The Briefing was tempered by the lived experience of my hosts: this suburb isn’t so bad, actually. You’ll be fine during the day, especially in this or that direction. But habits of self-preservation develop. On arriving home by car, one doesn’t hesitate to drive around the block an extra time if you see a guy loitering nearby. If there’s a group of guys together—and there’s no woman with them—best cross to the other side.
This is all sound advice, and I’m not foolhardy enough to ignore it. But it’s made me wonder that if you’re not careful—or, perhaps, if you’re too careful—you could find yourself interacting with precisely no-one outside your sphere of work or friends, bar a trip to the Pick and Pay supermarket or a local restaurant. The fear is real, the threat is avoided and so the fear is not countered but re-enforced. Not a desperately insightful thought, but one that matters when you remember that the guys we’re talking about, when we’re talking about the fear of street crime in Johannesburg, are black guys.
That’s not to say that crime here is an exclusively black problem any more than HIV/AIDS in Africa is an exclusively black disease (although, one local academic tells me, you could be forgiven for believing that given the reach of most AIDS research here.) White South Africans commit crimes and white South Africans live with HIV/AIDS. But the threat and fear of crime in Johannesburg, expressed to me by whites and blacks alike, just can’t be divorced from the country’s extraordinarily complicated racial politics (like, er, duh). Seventeen years after Mandela’s election to the South African presidency, most blacks remain disenfranchised and disillusioned, a small black middle class and a smaller black elite notwithstanding. The much-vaunted Rainbow Nation exists, I’m repeatedly told, only at times of national—and that generally means sporting—unity. Right now the Springboks are trampling all comers in the Rugby World Cup (pity poor Namibia today), and so the Bokke green and gold is worn by black and white and Indian and colored alike (the last two both standard racial distinctions in South Africa).
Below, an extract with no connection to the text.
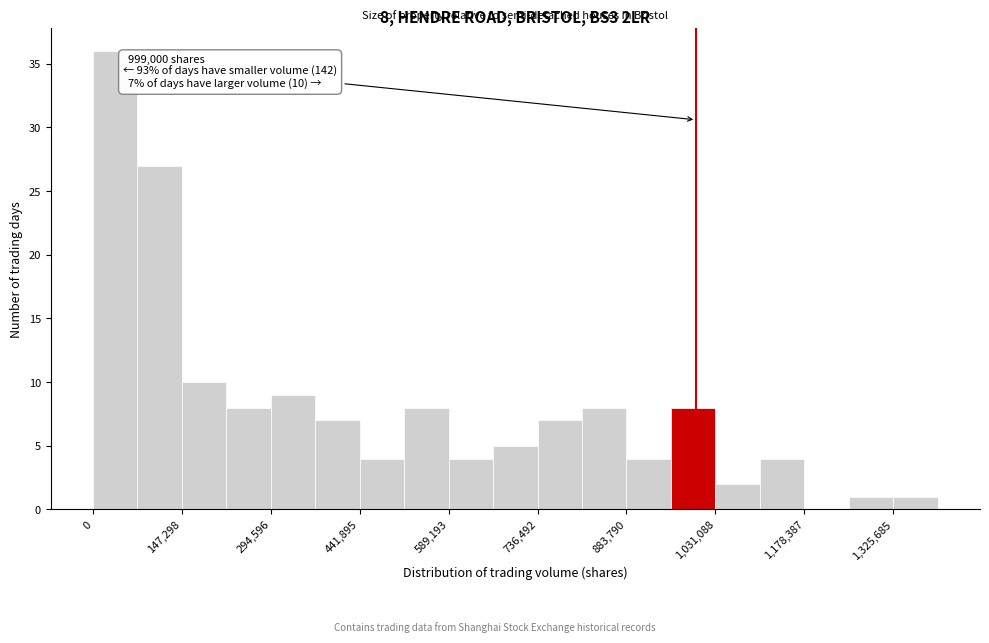

Around what value on the x-axis is the tallest bar? Give the approximate position of its centre, as read against the axis.

40000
But many white South Africans choose to support the Boks from abroad, emigrating to countries such as Australia, New Zealand, Canada and the UK. In a play I saw last night at Jo’burg’s Market Theatre, Death of a Colonialist, a white history teacher berates his adult children for doing exactly that. His kids argue that they left because it simply wasn’t safe to stay. And the teacher replies that for things like that to change, South Africa will need all its children to pitch in together and lend a hand. What are the chances? And, when you think about it—emigration apart—is the United States so very different?
A few more interviews between now and Sunday. Then overland to Swaziland on a minibus promisingly named the TransMagnific.
Alex Gallafent is reporting from South Africa and Swaziland on a Fellowship from the International Reporting Project (IRP).